--- START ---
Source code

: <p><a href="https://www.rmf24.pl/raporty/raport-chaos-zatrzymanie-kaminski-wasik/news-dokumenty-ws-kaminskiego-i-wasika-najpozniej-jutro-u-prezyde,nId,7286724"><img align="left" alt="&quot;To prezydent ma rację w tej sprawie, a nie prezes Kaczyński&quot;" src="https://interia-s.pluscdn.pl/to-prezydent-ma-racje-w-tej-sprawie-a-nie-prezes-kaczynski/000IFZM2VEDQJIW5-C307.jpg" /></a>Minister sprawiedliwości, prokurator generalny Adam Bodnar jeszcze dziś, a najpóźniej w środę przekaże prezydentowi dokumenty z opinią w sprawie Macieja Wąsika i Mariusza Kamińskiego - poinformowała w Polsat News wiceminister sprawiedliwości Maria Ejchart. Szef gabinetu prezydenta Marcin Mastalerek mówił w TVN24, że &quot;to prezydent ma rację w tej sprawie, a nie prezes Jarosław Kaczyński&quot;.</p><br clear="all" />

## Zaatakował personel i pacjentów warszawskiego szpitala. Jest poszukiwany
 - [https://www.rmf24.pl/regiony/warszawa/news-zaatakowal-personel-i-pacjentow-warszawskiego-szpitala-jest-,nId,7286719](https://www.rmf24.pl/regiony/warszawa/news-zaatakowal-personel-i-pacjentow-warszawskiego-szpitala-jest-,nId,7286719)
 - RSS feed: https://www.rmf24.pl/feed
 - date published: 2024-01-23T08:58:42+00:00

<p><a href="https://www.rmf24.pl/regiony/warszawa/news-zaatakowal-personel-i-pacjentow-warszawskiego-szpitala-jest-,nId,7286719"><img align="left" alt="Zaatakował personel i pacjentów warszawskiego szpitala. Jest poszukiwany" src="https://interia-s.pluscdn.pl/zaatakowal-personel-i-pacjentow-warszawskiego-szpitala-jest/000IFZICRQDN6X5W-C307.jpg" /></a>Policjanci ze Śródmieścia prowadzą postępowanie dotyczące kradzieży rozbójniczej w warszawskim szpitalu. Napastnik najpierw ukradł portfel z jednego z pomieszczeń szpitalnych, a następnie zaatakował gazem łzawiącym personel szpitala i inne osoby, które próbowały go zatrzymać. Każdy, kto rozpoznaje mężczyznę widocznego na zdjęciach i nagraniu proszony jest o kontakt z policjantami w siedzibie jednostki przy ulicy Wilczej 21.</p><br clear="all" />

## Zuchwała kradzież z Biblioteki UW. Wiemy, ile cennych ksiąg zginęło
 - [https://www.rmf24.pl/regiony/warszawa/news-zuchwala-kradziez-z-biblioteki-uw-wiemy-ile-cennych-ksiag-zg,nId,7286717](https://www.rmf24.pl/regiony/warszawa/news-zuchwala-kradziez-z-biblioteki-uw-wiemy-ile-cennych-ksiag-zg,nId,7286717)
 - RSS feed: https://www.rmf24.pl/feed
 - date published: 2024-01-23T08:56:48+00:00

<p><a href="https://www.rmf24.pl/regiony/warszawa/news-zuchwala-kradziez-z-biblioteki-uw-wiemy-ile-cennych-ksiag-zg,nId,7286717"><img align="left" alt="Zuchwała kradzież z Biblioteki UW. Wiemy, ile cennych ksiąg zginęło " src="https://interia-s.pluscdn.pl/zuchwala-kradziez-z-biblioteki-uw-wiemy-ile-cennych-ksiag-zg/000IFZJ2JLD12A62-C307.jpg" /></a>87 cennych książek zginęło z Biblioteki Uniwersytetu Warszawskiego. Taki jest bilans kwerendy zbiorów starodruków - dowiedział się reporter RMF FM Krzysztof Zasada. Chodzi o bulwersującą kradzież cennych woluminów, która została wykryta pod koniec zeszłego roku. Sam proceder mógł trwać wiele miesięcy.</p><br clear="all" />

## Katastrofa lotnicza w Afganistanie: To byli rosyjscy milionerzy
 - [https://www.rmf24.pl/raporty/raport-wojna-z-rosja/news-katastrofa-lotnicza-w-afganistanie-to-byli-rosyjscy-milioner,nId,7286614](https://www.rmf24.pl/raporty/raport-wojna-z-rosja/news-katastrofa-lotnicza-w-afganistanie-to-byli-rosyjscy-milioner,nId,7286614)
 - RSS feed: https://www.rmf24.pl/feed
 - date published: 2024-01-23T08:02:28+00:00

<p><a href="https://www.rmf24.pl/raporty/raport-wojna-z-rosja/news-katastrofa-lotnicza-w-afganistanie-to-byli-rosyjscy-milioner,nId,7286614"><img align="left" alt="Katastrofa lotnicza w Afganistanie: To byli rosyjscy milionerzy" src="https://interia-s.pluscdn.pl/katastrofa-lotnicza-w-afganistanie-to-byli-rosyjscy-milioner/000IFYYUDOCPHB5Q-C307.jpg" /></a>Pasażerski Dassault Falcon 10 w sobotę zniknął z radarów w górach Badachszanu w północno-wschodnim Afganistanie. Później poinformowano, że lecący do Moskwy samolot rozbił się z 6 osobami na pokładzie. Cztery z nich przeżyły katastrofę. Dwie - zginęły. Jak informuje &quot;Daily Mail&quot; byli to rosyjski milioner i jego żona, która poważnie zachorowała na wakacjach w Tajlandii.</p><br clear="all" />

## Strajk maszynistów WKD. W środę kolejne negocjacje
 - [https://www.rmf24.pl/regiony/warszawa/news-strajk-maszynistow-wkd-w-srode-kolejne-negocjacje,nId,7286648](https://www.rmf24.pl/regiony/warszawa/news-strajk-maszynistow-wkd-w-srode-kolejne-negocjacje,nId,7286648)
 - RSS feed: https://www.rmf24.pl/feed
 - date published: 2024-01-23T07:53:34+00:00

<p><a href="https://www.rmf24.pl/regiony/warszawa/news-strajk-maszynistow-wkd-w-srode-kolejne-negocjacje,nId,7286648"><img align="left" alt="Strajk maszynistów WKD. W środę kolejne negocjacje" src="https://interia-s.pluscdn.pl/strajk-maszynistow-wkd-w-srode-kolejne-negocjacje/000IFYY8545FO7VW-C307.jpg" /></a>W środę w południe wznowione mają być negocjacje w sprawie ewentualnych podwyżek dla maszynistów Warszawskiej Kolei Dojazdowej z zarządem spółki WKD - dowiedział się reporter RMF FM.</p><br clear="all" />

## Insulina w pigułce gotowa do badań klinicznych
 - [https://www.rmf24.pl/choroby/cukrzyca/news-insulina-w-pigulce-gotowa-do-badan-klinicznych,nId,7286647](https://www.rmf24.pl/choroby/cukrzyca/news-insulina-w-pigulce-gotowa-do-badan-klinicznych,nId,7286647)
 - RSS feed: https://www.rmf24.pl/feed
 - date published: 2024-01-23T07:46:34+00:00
--- END ---
» Description of the task
Reproduce the lines above, swapping every occurrence of "RSS feed" for "News feed" and leaving everything else unchanged.

» Completed task
Source code

: <p><a href="https://www.rmf24.pl/raporty/raport-chaos-zatrzymanie-kaminski-wasik/news-dokumenty-ws-kaminskiego-i-wasika-najpozniej-jutro-u-prezyde,nId,7286724"><img align="left" alt="&quot;To prezydent ma rację w tej sprawie, a nie prezes Kaczyński&quot;" src="https://interia-s.pluscdn.pl/to-prezydent-ma-racje-w-tej-sprawie-a-nie-prezes-kaczynski/000IFZM2VEDQJIW5-C307.jpg" /></a>Minister sprawiedliwości, prokurator generalny Adam Bodnar jeszcze dziś, a najpóźniej w środę przekaże prezydentowi dokumenty z opinią w sprawie Macieja Wąsika i Mariusza Kamińskiego - poinformowała w Polsat News wiceminister sprawiedliwości Maria Ejchart. Szef gabinetu prezydenta Marcin Mastalerek mówił w TVN24, że &quot;to prezydent ma rację w tej sprawie, a nie prezes Jarosław Kaczyński&quot;.</p><br clear="all" />

## Zaatakował personel i pacjentów warszawskiego szpitala. Jest poszukiwany
 - [https://www.rmf24.pl/regiony/warszawa/news-zaatakowal-personel-i-pacjentow-warszawskiego-szpitala-jest-,nId,7286719](https://www.rmf24.pl/regiony/warszawa/news-zaatakowal-personel-i-pacjentow-warszawskiego-szpitala-jest-,nId,7286719)
 - News feed: https://www.rmf24.pl/feed
 - date published: 2024-01-23T08:58:42+00:00

<p><a href="https://www.rmf24.pl/regiony/warszawa/news-zaatakowal-personel-i-pacjentow-warszawskiego-szpitala-jest-,nId,7286719"><img align="left" alt="Zaatakował personel i pacjentów warszawskiego szpitala. Jest poszukiwany" src="https://interia-s.pluscdn.pl/zaatakowal-personel-i-pacjentow-warszawskiego-szpitala-jest/000IFZICRQDN6X5W-C307.jpg" /></a>Policjanci ze Śródmieścia prowadzą postępowanie dotyczące kradzieży rozbójniczej w warszawskim szpitalu. Napastnik najpierw ukradł portfel z jednego z pomieszczeń szpitalnych, a następnie zaatakował gazem łzawiącym personel szpitala i inne osoby, które próbowały go zatrzymać. Każdy, kto rozpoznaje mężczyznę widocznego na zdjęciach i nagraniu proszony jest o kontakt z policjantami w siedzibie jednostki przy ulicy Wilczej 21.</p><br clear="all" />

## Zuchwała kradzież z Biblioteki UW. Wiemy, ile cennych ksiąg zginęło
 - [https://www.rmf24.pl/regiony/warszawa/news-zuchwala-kradziez-z-biblioteki-uw-wiemy-ile-cennych-ksiag-zg,nId,7286717](https://www.rmf24.pl/regiony/warszawa/news-zuchwala-kradziez-z-biblioteki-uw-wiemy-ile-cennych-ksiag-zg,nId,7286717)
 - News feed: https://www.rmf24.pl/feed
 - date published: 2024-01-23T08:56:48+00:00

<p><a href="https://www.rmf24.pl/regiony/warszawa/news-zuchwala-kradziez-z-biblioteki-uw-wiemy-ile-cennych-ksiag-zg,nId,7286717"><img align="left" alt="Zuchwała kradzież z Biblioteki UW. Wiemy, ile cennych ksiąg zginęło " src="https://interia-s.pluscdn.pl/zuchwala-kradziez-z-biblioteki-uw-wiemy-ile-cennych-ksiag-zg/000IFZJ2JLD12A62-C307.jpg" /></a>87 cennych książek zginęło z Biblioteki Uniwersytetu Warszawskiego. Taki jest bilans kwerendy zbiorów starodruków - dowiedział się reporter RMF FM Krzysztof Zasada. Chodzi o bulwersującą kradzież cennych woluminów, która została wykryta pod koniec zeszłego roku. Sam proceder mógł trwać wiele miesięcy.</p><br clear="all" />

## Katastrofa lotnicza w Afganistanie: To byli rosyjscy milionerzy
 - [https://www.rmf24.pl/raporty/raport-wojna-z-rosja/news-katastrofa-lotnicza-w-afganistanie-to-byli-rosyjscy-milioner,nId,7286614](https://www.rmf24.pl/raporty/raport-wojna-z-rosja/news-katastrofa-lotnicza-w-afganistanie-to-byli-rosyjscy-milioner,nId,7286614)
 - News feed: https://www.rmf24.pl/feed
 - date published: 2024-01-23T08:02:28+00:00

<p><a href="https://www.rmf24.pl/raporty/raport-wojna-z-rosja/news-katastrofa-lotnicza-w-afganistanie-to-byli-rosyjscy-milioner,nId,7286614"><img align="left" alt="Katastrofa lotnicza w Afganistanie: To byli rosyjscy milionerzy" src="https://interia-s.pluscdn.pl/katastrofa-lotnicza-w-afganistanie-to-byli-rosyjscy-milioner/000IFYYUDOCPHB5Q-C307.jpg" /></a>Pasażerski Dassault Falcon 10 w sobotę zniknął z radarów w górach Badachszanu w północno-wschodnim Afganistanie. Później poinformowano, że lecący do Moskwy samolot rozbił się z 6 osobami na pokładzie. Cztery z nich przeżyły katastrofę. Dwie - zginęły. Jak informuje &quot;Daily Mail&quot; byli to rosyjski milioner i jego żona, która poważnie zachorowała na wakacjach w Tajlandii.</p><br clear="all" />

## Strajk maszynistów WKD. W środę kolejne negocjacje
 - [https://www.rmf24.pl/regiony/warszawa/news-strajk-maszynistow-wkd-w-srode-kolejne-negocjacje,nId,7286648](https://www.rmf24.pl/regiony/warszawa/news-strajk-maszynistow-wkd-w-srode-kolejne-negocjacje,nId,7286648)
 - News feed: https://www.rmf24.pl/feed
 - date published: 2024-01-23T07:53:34+00:00

<p><a href="https://www.rmf24.pl/regiony/warszawa/news-strajk-maszynistow-wkd-w-srode-kolejne-negocjacje,nId,7286648"><img align="left" alt="Strajk maszynistów WKD. W środę kolejne negocjacje" src="https://interia-s.pluscdn.pl/strajk-maszynistow-wkd-w-srode-kolejne-negocjacje/000IFYY8545FO7VW-C307.jpg" /></a>W środę w południe wznowione mają być negocjacje w sprawie ewentualnych podwyżek dla maszynistów Warszawskiej Kolei Dojazdowej z zarządem spółki WKD - dowiedział się reporter RMF FM.</p><br clear="all" />

## Insulina w pigułce gotowa do badań klinicznych
 - [https://www.rmf24.pl/choroby/cukrzyca/news-insulina-w-pigulce-gotowa-do-badan-klinicznych,nId,7286647](https://www.rmf24.pl/choroby/cukrzyca/news-insulina-w-pigulce-gotowa-do-badan-klinicznych,nId,7286647)
 - News feed: https://www.rmf24.pl/feed
 - date published: 2024-01-23T07:46:34+00:00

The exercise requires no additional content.